- Consigna -
Por favor, extrae del fragmento sobre la falsificación de manuscritos el pasaje que va desde "La falsificación implica" hasta "el oriente hiper-tecnificado?", ambos incluidos, copiándolo sin ningún cambio.

- Fragmento -
-------------------------

La falsificación implica elogio, o al menos reconocimiento. Pero en este caso, ¿para qué quieren un manuscrito los japoneses? ¿Qué ocultan detrás de ese horrible fetichismo? ¿Se abre un nicho de mercado tanto para obras originales como también para falsificaciones en el oriente hiper-tecnificado?
Exportación de bienes
Quizás esté, en un estilo muy argentino, malinterpretando la situación. ¿No le cambiamos la cara a la ciudad de Buenos Aires para recibir a los alegres turistas que, favorecidos por el cambio, compran y consumen tango show, cuero de vaca, mate amargo y Puerto Madero? ¿No les damos gauchos, Martín Fierro y San Pedro Telmo, acaso? Desde esta columna, propongo, entonces, que la falsificación de manuscritos se adopte, con las medidas de seguridad pertinentes, como actividad semi-industrial argentina. Si los japoneses quieren manuscritos, no les demos la fantasía de una novela policial por entregas, hagamos manuscritos. Si quieren copias, hagamos copias. Y lo mismo si quieren originales. Según se dice a Picasso le encantaba firmar cuadros ajenos, duplicaciones y falsificaciones incluidas. Y no era solamente de artista que lo hacía. Había risa y vanguardia en su juego. Sí, pero ¿no aparecía también la ligereza de cierta picaresca española que siempre sabe cuándo meter la mano en la canasta ajena?
Fotocopias de estilo
En su novela El profesor del deseo, publicada en 1977, Philip Roth juega con la idea de todavía es posible encontrar una prostituta, ya anciana, que se acostó con Kafka. Promediando el libro, el protagonista de la historia viaja a Praga y sueña, después de una visita al cementerio, que va a ver a la vieja. Durante el sueño, no sin antes responderle algunas inquietudes sobre “cómo lo hacía Kafka”, la mujer le pregunta si quiere tocarle el sexo. ¿Es el sexo que utilizó para satisfacerse el escritor checo? ¿Es verdadera o falsa esa vieja y obscena puta? La escena está muy lograda. Y también resulta una respuesta potente, al mismo tiempo que un reconocimiento muy sofisticado, a la literatura del autor de El proceso. La cito porque me recuerda la duplicación –de cuerpos y almas, imágenes y fornicación– a la que le temía Borges con esa fobia tan intelectual a los espejos y al sexo. Sin embargo, no puedo dejar de pensar que la falsificación de sus manuscritos, como mucho, le habría arrancado una ironía resignada.

-------------------------

- Datos sin procesar -
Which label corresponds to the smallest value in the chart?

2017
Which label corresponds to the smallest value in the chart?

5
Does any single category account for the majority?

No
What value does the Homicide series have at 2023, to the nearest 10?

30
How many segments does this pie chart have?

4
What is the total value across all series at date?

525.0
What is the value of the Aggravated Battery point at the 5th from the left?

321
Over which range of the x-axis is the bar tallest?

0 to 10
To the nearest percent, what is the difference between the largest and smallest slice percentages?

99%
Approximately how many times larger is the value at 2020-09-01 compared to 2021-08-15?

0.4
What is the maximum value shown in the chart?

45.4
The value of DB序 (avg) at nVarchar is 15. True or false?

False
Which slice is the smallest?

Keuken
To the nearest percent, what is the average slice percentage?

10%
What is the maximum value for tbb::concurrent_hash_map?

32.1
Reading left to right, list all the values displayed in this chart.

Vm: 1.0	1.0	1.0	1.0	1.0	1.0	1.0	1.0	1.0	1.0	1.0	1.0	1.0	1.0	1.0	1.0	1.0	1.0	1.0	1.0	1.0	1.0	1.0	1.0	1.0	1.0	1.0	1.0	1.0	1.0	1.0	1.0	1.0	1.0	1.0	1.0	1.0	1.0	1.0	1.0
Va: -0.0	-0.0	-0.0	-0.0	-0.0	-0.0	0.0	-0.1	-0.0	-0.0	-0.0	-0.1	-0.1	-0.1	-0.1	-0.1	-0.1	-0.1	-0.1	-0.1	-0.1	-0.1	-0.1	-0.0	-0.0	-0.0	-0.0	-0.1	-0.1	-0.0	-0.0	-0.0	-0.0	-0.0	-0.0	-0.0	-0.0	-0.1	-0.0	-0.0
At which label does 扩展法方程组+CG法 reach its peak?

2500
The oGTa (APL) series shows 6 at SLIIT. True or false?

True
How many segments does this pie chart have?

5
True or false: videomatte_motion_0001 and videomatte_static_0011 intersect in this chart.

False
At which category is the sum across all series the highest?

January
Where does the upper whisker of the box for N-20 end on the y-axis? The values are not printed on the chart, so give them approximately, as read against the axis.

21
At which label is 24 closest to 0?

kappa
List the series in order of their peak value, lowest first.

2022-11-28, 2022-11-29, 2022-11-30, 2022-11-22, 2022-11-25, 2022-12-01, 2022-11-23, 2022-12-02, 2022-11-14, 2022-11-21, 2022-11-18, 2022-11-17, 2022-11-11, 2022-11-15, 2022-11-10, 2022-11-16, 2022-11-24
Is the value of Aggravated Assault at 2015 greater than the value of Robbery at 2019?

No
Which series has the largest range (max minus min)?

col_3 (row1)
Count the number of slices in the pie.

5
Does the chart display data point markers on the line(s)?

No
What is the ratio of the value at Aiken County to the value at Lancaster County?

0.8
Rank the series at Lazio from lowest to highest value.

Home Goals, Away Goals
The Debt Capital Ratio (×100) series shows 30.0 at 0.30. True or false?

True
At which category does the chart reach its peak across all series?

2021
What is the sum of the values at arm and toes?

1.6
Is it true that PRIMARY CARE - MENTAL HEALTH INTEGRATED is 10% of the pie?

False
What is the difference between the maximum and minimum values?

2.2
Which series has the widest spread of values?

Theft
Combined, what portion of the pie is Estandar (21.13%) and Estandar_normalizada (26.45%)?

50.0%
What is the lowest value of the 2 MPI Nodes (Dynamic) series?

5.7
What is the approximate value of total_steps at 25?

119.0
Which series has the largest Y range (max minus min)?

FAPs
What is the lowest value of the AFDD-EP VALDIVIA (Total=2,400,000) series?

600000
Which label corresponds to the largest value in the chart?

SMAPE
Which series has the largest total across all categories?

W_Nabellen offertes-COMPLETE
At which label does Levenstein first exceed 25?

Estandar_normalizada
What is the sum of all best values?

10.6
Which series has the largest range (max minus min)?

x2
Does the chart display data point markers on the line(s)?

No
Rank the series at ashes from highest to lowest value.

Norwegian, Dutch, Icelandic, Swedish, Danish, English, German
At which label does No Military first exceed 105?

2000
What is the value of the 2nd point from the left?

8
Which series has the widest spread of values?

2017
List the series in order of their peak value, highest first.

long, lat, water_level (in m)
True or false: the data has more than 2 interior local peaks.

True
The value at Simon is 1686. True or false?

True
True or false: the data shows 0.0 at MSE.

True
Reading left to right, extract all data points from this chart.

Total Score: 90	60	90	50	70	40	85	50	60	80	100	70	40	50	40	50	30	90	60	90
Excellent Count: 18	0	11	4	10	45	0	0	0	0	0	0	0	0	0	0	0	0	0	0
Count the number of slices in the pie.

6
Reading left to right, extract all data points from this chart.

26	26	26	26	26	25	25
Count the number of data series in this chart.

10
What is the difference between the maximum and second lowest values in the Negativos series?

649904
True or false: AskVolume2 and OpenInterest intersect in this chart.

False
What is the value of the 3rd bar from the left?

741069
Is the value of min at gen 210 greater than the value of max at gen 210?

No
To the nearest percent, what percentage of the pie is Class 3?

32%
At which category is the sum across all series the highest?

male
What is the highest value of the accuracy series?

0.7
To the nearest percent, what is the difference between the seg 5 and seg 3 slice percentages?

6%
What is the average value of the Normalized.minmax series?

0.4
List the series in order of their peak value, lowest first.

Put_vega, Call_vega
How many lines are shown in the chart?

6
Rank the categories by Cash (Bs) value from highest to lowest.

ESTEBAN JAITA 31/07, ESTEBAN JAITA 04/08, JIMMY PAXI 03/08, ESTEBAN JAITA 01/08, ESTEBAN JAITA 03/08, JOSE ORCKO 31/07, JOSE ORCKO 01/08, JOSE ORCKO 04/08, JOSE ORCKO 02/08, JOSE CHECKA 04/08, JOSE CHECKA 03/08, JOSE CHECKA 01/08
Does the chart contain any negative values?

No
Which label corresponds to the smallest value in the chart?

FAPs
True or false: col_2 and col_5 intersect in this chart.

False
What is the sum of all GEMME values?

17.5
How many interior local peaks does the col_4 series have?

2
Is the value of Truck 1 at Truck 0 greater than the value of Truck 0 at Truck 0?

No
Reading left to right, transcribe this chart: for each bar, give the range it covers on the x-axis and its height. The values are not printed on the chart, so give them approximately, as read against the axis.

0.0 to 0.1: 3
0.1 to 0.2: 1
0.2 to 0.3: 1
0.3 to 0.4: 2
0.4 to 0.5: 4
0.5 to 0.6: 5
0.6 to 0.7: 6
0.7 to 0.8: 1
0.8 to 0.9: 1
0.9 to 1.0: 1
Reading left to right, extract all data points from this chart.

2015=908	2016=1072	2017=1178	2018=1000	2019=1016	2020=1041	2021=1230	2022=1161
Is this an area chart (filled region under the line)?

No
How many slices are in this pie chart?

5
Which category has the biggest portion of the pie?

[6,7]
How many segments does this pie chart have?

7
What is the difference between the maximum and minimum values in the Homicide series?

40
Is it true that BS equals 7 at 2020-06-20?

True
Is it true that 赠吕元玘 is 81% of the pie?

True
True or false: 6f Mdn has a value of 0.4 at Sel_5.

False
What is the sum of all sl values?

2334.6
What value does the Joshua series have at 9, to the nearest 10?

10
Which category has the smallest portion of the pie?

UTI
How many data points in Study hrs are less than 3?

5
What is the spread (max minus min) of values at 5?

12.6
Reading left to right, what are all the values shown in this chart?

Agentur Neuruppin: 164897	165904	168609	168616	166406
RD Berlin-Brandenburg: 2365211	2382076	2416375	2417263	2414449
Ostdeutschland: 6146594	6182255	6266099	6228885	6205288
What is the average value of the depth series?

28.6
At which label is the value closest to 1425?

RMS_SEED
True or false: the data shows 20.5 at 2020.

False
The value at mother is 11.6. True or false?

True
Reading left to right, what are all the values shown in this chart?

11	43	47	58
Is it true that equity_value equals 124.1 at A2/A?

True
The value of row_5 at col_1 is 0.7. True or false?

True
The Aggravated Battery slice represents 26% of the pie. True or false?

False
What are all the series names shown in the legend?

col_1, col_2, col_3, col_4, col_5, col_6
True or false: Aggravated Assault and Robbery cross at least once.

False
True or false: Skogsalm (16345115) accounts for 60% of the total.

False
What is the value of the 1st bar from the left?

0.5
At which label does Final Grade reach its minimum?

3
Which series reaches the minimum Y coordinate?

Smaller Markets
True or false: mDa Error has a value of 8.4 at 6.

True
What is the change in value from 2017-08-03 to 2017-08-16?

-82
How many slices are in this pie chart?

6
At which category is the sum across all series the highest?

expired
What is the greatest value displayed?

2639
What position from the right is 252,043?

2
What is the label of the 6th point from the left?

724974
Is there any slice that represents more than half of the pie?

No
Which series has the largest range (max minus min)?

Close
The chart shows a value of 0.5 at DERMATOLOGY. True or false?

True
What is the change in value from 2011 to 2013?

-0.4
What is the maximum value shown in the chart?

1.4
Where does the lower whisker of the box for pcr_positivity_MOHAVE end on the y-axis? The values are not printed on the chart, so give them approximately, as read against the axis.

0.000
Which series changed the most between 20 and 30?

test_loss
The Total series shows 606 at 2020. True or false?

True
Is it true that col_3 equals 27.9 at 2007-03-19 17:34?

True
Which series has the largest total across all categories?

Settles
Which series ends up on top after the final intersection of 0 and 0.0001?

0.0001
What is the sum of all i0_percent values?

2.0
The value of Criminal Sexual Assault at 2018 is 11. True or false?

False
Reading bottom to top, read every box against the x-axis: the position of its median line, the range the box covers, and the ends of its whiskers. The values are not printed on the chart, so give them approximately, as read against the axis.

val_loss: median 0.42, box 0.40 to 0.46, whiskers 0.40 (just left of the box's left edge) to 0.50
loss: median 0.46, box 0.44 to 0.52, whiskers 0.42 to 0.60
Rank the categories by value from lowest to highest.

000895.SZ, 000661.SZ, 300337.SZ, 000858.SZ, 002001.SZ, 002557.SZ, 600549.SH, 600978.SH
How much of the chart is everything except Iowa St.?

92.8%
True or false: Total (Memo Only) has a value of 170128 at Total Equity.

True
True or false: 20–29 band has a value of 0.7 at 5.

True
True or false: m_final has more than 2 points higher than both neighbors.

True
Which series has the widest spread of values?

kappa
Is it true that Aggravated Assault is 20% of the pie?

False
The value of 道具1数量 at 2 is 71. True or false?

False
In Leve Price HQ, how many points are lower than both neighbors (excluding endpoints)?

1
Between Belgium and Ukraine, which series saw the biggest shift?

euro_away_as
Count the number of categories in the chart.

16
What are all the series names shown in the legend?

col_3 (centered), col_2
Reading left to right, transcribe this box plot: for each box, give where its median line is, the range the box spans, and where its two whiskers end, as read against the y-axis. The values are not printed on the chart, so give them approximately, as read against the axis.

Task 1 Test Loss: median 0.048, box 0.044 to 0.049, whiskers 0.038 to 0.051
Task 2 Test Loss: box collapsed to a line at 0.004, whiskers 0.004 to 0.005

-------------------------

- Tu solución -
La falsificación implica elogio, o al menos reconocimiento. Pero en este caso, ¿para qué quieren un manuscrito los japoneses? ¿Qué ocultan detrás de ese horrible fetichismo? ¿Se abre un nicho de mercado tanto para obras originales como también para falsificaciones en el oriente hiper-tecnificado?